U.S. Pat. No. 4,446,232 discloses offloading using a displacing fluid. The '232 patent does not consider low temperature fluids. It also does not consider onshore storage and thermal shock. The '332 patent carries the displacement fluid on the vessel which is used to displace sequential tanks. No mention is made of low temperature requirements.
U.S. Pat. No. 5,429,268 discloses the storage of compressed natural gas in pipes, which may be stationary or mobile as required. The pipes are supported in a vessel cradle having semi-circular concave portions.
U.S. Pat. No. 5,566,712 discloses a system for handling, storing, transporting, and dispensing cryogenic fluids, liquid natural gas, and compressed natural gas. The system includes a container in a frame disposed on a flat car. The gas may be injected into the engine's combustion chamber.

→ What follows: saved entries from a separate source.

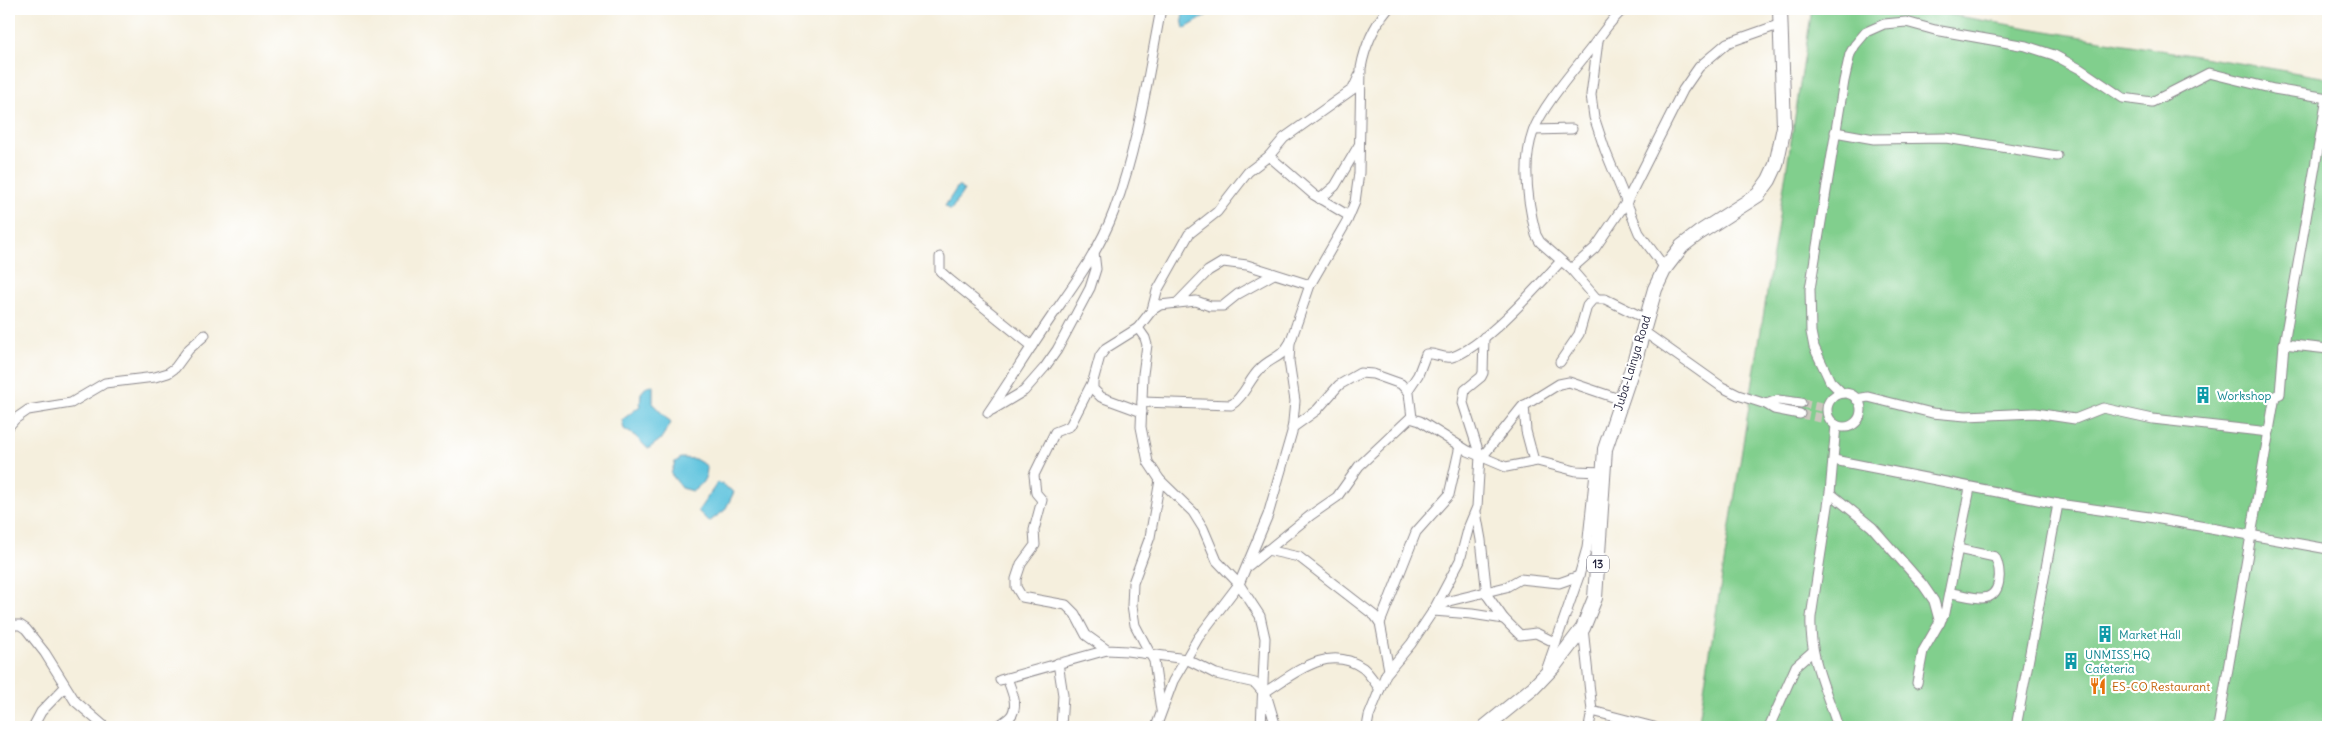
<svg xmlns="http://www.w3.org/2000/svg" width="2337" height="736" viewBox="0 0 2337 736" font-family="Delius,sans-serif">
<rect width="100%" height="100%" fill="#fff"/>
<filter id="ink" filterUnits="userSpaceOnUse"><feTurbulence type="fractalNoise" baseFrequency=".02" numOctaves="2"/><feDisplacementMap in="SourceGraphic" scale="10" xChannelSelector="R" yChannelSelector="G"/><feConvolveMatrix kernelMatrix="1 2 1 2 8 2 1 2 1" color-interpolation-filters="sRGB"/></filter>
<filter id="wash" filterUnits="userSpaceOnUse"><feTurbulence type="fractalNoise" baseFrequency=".0096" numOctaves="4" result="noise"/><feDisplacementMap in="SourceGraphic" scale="20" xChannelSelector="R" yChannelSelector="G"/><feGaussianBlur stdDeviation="1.12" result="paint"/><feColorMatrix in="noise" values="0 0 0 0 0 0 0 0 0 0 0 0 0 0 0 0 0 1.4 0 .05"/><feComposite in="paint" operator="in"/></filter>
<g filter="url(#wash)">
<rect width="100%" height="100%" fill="#f5efdd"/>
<!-- green -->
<path fill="#81cf8d" stroke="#527864" d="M1812,9h103l413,69v649h-630z"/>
<!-- water -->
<g fill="#60c4de" stroke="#41738c">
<path d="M1185,9h24l-3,7 -22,13 -2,-11z"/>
<path d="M958,186l6,4 -13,20 -6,-4z"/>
<path d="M653,385v19l18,19 -11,17 -12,9 -13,-13 -11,-7 -2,-9 18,-14 1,-13 6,-7z"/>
<path d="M681,458l14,1 12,7c0,12 -4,18 -14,25l-11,-3 -11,-14 4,-12z"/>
<path d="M718,482l16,10 -9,18 -16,12 -11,-11z"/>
</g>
</g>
<g filter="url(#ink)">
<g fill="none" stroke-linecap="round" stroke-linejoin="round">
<!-- street-tunnel -->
<g stroke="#cbc6bd" stroke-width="9" stroke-dasharray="9 4.5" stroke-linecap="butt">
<path d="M1801,403l21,4"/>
<path d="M1800,414l21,4"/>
</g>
<!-- street casing -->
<g stroke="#8c888c" stroke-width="11">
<g id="street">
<path d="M1598,41l-7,54 3,22 11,33 34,83 26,35"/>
<path d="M1534,130l38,-1"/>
<path d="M1835,132l39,7 72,-1 111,18"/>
<path d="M1269,156l45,39 35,21"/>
<path d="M1320,199l15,-13 24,-41"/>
<path d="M940,257v14l10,9 82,66"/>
<path d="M1571,269l24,-21 32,-47 56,-111 16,-23 28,-24 54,-19"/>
<path d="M1596,298l-25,-29 -31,-27 -4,-7c-8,-31 -14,-72 -3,-103 9,-26 42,-63 59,-85 11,-14 18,-27 32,-38"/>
<path d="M1179,301l29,-30 15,-9 24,3 63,20"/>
<path d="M1152,310l5,-19 32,-57 28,-22 31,-40 21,-16 15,-18 69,-49 6,-13"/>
<path d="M1138,328l7,10 2,7 -4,29 -2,53 7,35 12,18 33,32 10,16 14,33 22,23 21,32 5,22 -4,89"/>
<path d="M1643,331l79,56 16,8 28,9 8,5 26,5"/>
<path d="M2284,344l44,5"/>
<path d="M1560,362l19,-28 8,-28 6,-7h12l41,20"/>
<path d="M1093,381l-23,45 -15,6 -21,43 2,18 6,7 -8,30 1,15 -14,19 -5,15v8l6,10 44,8 9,9 11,21 21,15 20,1 59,8 30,15 39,9 12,14 9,30"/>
<path d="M1408,390l10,-15 8,-21c9,-2 16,5 26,3 31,-9 86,-71 109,-96"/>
<path d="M1842,393l-12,-12 -16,-34 -3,-15 -1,-43 34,-208 6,-27 5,-9 11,-13 18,-8 22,-2 29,8 91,16 28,9 26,14 43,29 29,4 57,-29 65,16 54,9"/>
<circle cx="1844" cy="410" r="17"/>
<path d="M1856,399l12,-2 64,16 34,3 69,-3 40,6 28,-11 50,11 116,13"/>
<path d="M1142,402l89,3c12,-7 18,-25 28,-35 10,-12 22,-11 30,-26"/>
<path d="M1766,404l12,-4 23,3"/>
<path d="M1524,405l2,26 8,30"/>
<path d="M992,410l32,-19 21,-24 12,-17 33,-62 6,-19 -2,-17"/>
<path d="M1142,412l-41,-15 -8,-8v-8l7,-25 6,-8 32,-20 14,-18 8,-5 36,-4 14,5h13l15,-12 36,-20"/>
<path d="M988,413c24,-35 46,-72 71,-107 21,-30 42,-60 55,-95 24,-65 34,-135 47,-202"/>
<path d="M1836,425l-6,68 -19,124c-2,40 15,73 27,110"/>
<path d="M9,426l6,-7 13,-9 43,-7 34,-20 50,-6 13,-4 7,-5 14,-19 16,-14"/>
<path d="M1292,428l25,-18 22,-25 21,-12 13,1 28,10 8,9 3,25"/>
<path d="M1482,457l40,-50 37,-23 10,-2 53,18"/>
<path d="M1834,460l224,44 91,13 179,32"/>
<path d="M1160,480l-10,57 -17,46 -1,23 3,19 19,36 7,49"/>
<path d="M1830,493l42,34 51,58 11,16 6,22"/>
<path d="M1476,512l5,28 6,55 17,24 16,16 16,-2 20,10"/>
<path d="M1267,550l32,7 76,59 5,7 9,47"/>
<path d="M1248,566l63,-51 26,-18 22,-31 51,-48 10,3 48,30 38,16 31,-6 39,10 26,1"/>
<path d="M1950,593c10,1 22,5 32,5 20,0 20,-28 13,-41l-37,-8"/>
<path d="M1433,610l16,-9 57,-14 14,-8 39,4 20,-7"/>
<path d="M1433,611l39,3 32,5"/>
<path d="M1380,623l36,-91 33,-37 11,-49"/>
<path d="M9,625h11l6,4 19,24 30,48 30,26"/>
<path d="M1583,628l9,83 -3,16"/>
<path d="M1058,663l5,32 -2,32"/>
<path d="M1547,668l32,-92 8,-28 8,-76"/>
<path d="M1000,680l107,-30"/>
<path d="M1917,683l6,-32 22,-38 25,-125"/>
<path d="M1265,692c29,-18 63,-49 98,-24 6,5 12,15 17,21"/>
<path d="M1592,711l62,16"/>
<path d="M33,727l8,-15 24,-25"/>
<path d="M997,727c4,-4 9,-6 13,-10 10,-11 1,-27 -3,-39"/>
<path d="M1156,727l17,-46 13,-22 12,-21 41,-54 29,-69 24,-83 3,-31 -6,-40 1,-18 20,-58 37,-64 8,-19 4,-29 2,-105c4,-22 13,-42 27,-59"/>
<path d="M1367,727l2,-11 17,-42 25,-30 22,-33 27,-51 9,-34 8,-19 3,-51 -17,-53 2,-13 16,-13 2,-4 1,-36"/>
<path d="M1769,727l27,-61 16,-14"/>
<path d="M2016,727l42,-223"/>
<path d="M2218,727l57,-331 5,-2 4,-50 43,-246"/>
</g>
</g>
<!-- primary casing -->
<g stroke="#8c888c" stroke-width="16">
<path id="primary" d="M1485,727l48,-39 21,-22 29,-38 12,-30 10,-149 29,-86 21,-74 10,-21 17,-22 17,-13 59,-38 11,-15 7,-15 8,-38 -4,-118"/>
</g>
<!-- street -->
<use href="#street" stroke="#fff" stroke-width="9"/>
<!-- primary -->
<use href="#primary" stroke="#fff" stroke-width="14"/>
</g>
</g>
<!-- icons -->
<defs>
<g id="building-bare" transform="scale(1.35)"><path d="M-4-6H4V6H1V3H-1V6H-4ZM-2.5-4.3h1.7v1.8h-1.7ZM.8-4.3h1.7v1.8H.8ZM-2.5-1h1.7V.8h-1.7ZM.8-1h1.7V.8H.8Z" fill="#0f9aa8" stroke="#fff" stroke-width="2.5" paint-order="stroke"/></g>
<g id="restaurant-bare" transform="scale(1.35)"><path d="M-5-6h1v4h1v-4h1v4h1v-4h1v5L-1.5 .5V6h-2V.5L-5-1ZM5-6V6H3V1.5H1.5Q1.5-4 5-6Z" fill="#e8710a" stroke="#fff" stroke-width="2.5" paint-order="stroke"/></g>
</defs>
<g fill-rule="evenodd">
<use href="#building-bare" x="2203" y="395"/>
<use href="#building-bare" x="2105" y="634"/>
<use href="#building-bare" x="2071" y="661"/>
<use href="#restaurant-bare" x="2098" y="686"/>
</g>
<g text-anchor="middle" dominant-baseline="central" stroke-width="4.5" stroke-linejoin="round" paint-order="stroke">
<!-- shield labels -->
<rect fill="#fff" stroke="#646476" stroke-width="1" x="1587" y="555.5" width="22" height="17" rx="4"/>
<g font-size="11" font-weight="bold" fill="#22223b">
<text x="1598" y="564">13</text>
</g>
<!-- street labels -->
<g font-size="12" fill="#22223b" stroke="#fff">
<text transform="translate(1632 363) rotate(-73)">Juba-Lainya Road</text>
</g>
<!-- culture labels -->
<g font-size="12" fill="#0d838f" stroke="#fff" text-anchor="start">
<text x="2217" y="395">Workshop</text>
<text x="2119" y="634">Market Hall</text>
<text x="2085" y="654">UNMISS HQ<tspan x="2085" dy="14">Cafeteria</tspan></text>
</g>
<!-- food labels -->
<g font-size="12" fill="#c56008" stroke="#fff" text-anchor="start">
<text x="2112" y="686">ES-CO Restaurant</text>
</g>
</g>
<!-- margin -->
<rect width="2337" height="736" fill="none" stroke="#fff" stroke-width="30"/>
</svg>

Another problem in the energy industry relates to gas storage and occurs during “peak shaving.” Energy consumption by consumers is not constant over time and there are periods when there is a greater demand for energy than other periods, particularly during the work day when energy consumption is higher due to industry and business operations and particularly when the temperature during the day is at its highest requiring additional energy due to the widespread operation of air conditioning. Peak shaving occurs when a power company encounters a time period when there is a peak demand for energy or power. That spike in energy consumption is met by consuming additional gas to generate the additional energy to meet that spike demand. Presently, power companies pay for a steady delivery of gas throughout the day at a volume which will meet peak shaving even though such gas volume is not required throughout the day. Thus power companies pay for this excess capacity without regard to peak periods of demand which is expensive. For example power companies pay the pipeline companies for this peak capacity throughout the whole heating season. It would be an advantage if the power companies could draw upon a reserve of gas during peak shaving to avoid paying for excess capacity of gas to produce additional energy during peak demand periods.

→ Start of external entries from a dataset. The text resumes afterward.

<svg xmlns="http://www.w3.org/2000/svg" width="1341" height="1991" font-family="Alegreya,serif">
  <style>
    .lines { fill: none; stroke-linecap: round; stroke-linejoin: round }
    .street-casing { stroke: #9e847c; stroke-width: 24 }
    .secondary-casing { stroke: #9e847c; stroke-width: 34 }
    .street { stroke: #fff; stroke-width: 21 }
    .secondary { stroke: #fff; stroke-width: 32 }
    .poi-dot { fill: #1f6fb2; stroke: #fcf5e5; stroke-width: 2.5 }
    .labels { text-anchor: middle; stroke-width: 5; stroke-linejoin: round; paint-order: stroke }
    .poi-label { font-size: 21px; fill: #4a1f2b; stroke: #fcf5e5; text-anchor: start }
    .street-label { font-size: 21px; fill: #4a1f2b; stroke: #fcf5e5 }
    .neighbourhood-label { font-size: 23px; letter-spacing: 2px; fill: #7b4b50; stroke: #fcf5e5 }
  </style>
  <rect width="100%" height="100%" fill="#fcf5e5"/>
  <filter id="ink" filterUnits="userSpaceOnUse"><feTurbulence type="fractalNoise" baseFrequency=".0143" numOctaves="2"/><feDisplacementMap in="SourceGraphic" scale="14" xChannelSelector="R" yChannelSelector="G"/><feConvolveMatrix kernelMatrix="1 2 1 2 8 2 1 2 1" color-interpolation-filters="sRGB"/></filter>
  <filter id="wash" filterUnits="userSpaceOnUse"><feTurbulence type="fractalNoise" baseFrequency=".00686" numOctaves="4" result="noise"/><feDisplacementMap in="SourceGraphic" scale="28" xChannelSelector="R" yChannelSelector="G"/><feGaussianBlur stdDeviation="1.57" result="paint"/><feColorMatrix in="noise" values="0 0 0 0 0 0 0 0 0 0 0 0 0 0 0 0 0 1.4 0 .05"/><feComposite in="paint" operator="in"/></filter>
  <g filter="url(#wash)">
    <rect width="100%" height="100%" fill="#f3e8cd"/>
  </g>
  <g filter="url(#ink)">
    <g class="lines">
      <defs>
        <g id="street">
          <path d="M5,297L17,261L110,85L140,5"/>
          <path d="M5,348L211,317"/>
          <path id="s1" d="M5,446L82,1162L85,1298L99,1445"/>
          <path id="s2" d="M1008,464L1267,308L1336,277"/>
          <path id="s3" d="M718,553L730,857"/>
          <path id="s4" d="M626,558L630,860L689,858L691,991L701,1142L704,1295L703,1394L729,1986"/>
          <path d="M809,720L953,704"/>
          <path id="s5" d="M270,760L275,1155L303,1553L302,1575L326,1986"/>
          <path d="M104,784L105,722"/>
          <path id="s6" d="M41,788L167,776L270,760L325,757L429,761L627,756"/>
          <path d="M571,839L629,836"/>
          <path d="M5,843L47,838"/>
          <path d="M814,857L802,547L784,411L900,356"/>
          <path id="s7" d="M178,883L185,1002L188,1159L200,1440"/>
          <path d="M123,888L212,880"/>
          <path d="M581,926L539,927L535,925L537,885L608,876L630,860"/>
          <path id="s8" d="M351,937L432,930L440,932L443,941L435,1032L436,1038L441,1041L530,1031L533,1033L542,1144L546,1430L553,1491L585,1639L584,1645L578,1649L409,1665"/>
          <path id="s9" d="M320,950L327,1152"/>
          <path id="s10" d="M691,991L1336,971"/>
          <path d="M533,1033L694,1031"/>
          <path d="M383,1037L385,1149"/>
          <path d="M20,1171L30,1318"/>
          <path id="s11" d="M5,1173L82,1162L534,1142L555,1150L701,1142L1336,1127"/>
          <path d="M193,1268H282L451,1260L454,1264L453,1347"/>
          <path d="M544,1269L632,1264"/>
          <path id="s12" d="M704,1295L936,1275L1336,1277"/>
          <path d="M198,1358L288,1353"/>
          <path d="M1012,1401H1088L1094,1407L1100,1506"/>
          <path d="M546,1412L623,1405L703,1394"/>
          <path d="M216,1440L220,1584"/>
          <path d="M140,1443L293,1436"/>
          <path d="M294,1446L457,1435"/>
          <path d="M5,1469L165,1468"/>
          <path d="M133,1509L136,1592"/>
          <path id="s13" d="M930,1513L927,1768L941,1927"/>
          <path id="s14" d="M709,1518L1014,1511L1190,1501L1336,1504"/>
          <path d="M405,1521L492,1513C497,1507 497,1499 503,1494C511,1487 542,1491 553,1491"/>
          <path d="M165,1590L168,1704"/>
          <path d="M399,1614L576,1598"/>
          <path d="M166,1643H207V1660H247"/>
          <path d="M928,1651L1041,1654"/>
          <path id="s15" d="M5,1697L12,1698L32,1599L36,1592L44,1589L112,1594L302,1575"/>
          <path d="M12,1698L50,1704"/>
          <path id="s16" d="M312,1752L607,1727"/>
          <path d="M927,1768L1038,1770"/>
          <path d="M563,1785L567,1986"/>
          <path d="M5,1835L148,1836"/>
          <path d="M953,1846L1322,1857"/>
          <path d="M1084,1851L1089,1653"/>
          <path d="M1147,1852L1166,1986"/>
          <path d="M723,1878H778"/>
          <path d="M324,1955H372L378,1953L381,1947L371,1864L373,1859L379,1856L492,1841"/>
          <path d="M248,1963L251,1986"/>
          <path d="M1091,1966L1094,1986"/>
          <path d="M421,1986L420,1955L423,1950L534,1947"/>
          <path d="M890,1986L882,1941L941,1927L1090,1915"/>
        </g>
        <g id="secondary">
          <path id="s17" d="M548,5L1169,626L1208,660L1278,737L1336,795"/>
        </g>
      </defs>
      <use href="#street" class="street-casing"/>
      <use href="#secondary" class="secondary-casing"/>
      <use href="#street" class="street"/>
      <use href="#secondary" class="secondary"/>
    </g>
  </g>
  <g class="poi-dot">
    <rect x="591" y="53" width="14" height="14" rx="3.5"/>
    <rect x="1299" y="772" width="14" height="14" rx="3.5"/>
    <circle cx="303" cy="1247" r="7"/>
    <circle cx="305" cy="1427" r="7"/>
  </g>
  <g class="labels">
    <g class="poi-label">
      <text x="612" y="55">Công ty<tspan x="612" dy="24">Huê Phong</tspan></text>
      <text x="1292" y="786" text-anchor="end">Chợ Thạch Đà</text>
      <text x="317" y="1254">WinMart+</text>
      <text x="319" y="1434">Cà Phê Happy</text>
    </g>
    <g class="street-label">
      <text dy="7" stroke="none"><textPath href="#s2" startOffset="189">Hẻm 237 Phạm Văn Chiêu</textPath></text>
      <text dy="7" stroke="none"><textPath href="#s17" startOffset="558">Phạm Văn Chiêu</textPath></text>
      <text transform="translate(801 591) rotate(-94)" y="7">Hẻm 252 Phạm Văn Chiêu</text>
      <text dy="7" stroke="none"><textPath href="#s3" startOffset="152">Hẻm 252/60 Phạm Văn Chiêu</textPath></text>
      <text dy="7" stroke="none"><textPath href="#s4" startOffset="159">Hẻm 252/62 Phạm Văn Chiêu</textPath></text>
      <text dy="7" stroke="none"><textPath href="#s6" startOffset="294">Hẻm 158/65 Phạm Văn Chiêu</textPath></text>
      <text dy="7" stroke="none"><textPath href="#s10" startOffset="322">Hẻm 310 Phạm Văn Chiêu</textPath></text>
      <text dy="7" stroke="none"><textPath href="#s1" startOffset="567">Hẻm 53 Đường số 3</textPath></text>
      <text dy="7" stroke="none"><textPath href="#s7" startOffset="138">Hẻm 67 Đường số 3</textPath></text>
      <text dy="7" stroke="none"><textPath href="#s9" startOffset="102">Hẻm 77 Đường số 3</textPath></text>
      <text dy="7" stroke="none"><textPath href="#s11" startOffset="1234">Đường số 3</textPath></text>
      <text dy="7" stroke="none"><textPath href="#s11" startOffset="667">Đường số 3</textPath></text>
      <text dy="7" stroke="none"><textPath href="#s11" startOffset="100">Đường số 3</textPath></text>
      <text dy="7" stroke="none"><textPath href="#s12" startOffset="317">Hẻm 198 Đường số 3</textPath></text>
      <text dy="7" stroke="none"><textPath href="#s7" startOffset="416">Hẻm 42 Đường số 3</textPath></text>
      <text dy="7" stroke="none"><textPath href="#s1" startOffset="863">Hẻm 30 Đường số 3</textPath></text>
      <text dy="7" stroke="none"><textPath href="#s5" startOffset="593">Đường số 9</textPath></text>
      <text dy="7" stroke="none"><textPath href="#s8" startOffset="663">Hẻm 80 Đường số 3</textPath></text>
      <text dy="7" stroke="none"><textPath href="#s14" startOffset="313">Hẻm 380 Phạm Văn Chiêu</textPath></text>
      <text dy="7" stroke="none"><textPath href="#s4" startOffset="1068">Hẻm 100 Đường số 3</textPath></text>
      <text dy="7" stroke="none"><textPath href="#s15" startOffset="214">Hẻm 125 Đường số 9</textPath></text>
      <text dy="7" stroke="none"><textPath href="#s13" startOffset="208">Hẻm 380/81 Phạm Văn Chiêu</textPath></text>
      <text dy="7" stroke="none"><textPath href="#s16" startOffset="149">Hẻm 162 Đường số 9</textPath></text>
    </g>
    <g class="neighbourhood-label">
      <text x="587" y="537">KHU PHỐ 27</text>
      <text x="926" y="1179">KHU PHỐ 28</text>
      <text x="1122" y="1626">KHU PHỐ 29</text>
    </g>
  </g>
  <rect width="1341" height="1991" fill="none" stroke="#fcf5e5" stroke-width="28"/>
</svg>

Another concern associated with natural gas relates to the development and testing of new oil and gas wells, particularly off-shore wells. Gas is typically produced during a test of the new well. Presently when conducting an extended well test on a new offshore well, a production package is disposed on the off-shore rig to separate the oil from the gas being produced. Although the government has a policy of not allowing the flaring of gas, the government has been allowing the gas produced by the hew well to be flared into the atmosphere. Of course, it is not cost effective to run a pipeline to the rig for the gas until the well has been tested to ensure enough gas is being produced to warrant a pipeline. An alternative to flaring the gas is needed.
The present invention overcomes the deficiencies of the prior art by providing a method for optimizing a storage container for compressed gas and a method for loading and unloading the gas.